Start of Source data

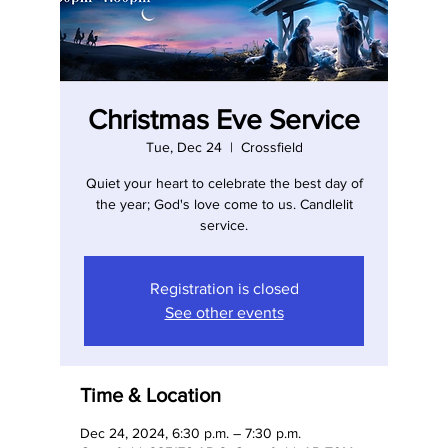
Christmas Eve Service
Tue, Dec 24
  |  
Crossfield
Quiet your heart to celebrate the best day of
the year; God's love come to us. Candlelit
service.
Registration is closed
See other events
Time & Location
Dec 24, 2024, 6:30 p.m. – 7:30 p.m.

End of Source data

Retype every one of the lines above verbatim, omitting the pictures.

## Expected answer
Christmas Eve Service
Tue, Dec 24
  |  
Crossfield
Quiet your heart to celebrate the best day of
the year; God's love come to us. Candlelit
service.
Registration is closed
See other events
Time & Location
Dec 24, 2024, 6:30 p.m. – 7:30 p.m.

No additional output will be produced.